I had to go through variations of this at several different offices across EMU's campus, since once the faulty information had been disseminated, it couldn't be "taken back" without considerable effort on my part. In fact, for my first three years here, I could not check out materials from the library because there had been such a mess made of my ID, including yet another individual (that makes three!) entering my student ID number wrong on the electronic strip of my ID card.

The situation was never fixed, although on four separate occasions different people thought they had fixed it for me. So while all the other grad students were happily (?) checking things out, getting interlibrary loans, and requesting documents from distant storage, I was doing my research for the most part without those things. What ended up happening to change it was that EMU switched to another system in which someone actually entered my ID correctly so that now, in my fourth year, I am finally able to check out books!

Too bad my classes are over and I am beginning teaching, because now they are denying my checkout rights on the basis that I am not registered for classes next autumn. >sigh<

So anyway, after the little frothing incident at the registrar's office, I received a letter from Direct Loans telling me that the problem had "been taken care of" and all negative information had been removed from my credit report. (I gleefully posted this letter on the door of my office.) So it just figures that it would be back now, and now I'll probably have to fight each individual credit bureau separately for another six months about it. Again.

The other item is a "new" $150 delinquent account from SBC. This is very odd, since I don't think I have had any account go delinquent in maybe a decade.
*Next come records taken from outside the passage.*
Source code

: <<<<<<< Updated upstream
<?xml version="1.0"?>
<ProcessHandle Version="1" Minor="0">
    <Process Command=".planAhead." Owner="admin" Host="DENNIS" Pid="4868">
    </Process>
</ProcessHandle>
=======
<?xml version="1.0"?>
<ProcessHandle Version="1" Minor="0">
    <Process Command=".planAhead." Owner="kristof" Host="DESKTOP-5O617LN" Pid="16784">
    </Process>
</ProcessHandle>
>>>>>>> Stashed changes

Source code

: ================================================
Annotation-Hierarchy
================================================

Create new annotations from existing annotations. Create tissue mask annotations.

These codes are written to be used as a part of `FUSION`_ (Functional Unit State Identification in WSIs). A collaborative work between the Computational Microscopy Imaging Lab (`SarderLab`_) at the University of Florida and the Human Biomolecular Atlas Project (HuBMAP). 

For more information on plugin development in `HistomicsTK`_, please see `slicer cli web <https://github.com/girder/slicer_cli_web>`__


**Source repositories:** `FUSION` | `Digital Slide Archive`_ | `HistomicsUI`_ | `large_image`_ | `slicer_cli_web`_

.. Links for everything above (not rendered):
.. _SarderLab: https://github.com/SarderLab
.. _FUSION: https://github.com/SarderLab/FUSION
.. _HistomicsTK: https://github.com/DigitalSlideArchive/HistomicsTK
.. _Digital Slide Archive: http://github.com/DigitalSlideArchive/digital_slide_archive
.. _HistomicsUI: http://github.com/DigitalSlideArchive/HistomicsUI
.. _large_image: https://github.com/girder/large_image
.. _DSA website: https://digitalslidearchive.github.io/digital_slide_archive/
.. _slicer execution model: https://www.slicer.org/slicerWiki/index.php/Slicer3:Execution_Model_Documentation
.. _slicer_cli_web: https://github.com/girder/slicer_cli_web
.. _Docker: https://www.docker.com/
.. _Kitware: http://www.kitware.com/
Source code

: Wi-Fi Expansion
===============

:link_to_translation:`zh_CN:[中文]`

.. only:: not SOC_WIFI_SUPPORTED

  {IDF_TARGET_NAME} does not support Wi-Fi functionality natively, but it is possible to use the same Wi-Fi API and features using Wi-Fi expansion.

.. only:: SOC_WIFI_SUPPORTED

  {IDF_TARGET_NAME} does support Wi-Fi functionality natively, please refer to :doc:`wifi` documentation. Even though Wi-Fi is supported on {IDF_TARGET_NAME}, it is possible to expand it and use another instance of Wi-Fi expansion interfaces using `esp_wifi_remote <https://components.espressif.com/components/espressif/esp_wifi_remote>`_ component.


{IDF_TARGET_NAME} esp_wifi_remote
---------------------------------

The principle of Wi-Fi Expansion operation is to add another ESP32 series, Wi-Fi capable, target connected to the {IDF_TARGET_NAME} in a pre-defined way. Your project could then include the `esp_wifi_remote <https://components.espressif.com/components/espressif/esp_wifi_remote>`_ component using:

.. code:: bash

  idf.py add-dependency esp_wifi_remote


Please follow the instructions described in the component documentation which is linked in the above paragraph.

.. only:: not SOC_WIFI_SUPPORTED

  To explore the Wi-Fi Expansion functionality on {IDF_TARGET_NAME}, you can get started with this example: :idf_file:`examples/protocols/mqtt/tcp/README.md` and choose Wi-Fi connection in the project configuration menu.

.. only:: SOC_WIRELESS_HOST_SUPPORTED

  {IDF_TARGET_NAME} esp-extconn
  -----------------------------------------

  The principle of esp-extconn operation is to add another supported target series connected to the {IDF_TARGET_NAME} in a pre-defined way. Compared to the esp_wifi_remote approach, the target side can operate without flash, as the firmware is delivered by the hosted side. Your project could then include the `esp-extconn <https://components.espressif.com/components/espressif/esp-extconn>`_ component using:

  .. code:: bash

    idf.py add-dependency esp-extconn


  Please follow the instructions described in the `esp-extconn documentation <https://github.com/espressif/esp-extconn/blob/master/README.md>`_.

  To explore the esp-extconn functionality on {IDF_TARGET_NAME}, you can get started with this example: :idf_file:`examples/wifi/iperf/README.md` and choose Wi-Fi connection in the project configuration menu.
There are no bills I have been ignoring. Also, I have no cable anything (internet, TV, etc.)—I don't even have a landline phone. What would I have an SBC account for? So that definitely sounds like a screw-up of some kind. Great, just what I need—-more help with screwing up my credit rating! More hours of phone calls to skeptical bill-collectors!

Combined with the recent screw-up at the IRS in which they lost my pathetic $103 money order and are now trying to make me pay it twice (the money order company shows it as having been cashed, of course,) I have had to spend a lot of woman-hours just fixing dumb mistakes that other people have made, that have made my life a lot harder. (And why, might I ask, are these errors never biased in my favor? As a statistician of sorts, I must say that the probability of that seems a bit low.) What happens to people who don't even understand their credit, or are afraid to complain about stuff?

This, folks, is the exact reason that I will not be happy the day they decide to give us implanted chips /barcode tattoos attached to some kind of national database with our personal /medical /academic /financial information. (As much as I like the idea of the convenience and simplicity.) Because the unfortunately dyslexic people at Eastern (and maybe the IRS too, I guess) who should clearly have some other job besides entering my personal numeric information into sensitive systems that affect my entire life, are now out on the streets looking for jobs entering your personal numeric information into even bigger sensitive systems that will affect your entire life.

This is also the reason I end up just standing outside, feeding the squirrels, drooling softly and staring walleyed into the distance...

4 comments:

argotnaut said...

It's true . . . the world *is* run by C students!

liz said...

That sounds like it should be a Lisa Simpson quote.

Gwen said...

Was so ashamed to be a public servant after reading about your runaround that I momentarily forgot to thank you on behalf of all squirrels for feeding the babes. You are a true friend to squirrels. Perhaps all squirrels could rise up and nibble evil bureaucrats to death on your behalf.

liz said...

But anyone *literate* working with the public is a priceless treasure!

Like the lady from the IT desk at the library who trained me in WebCT today, so I can have online components when I teach classes next year.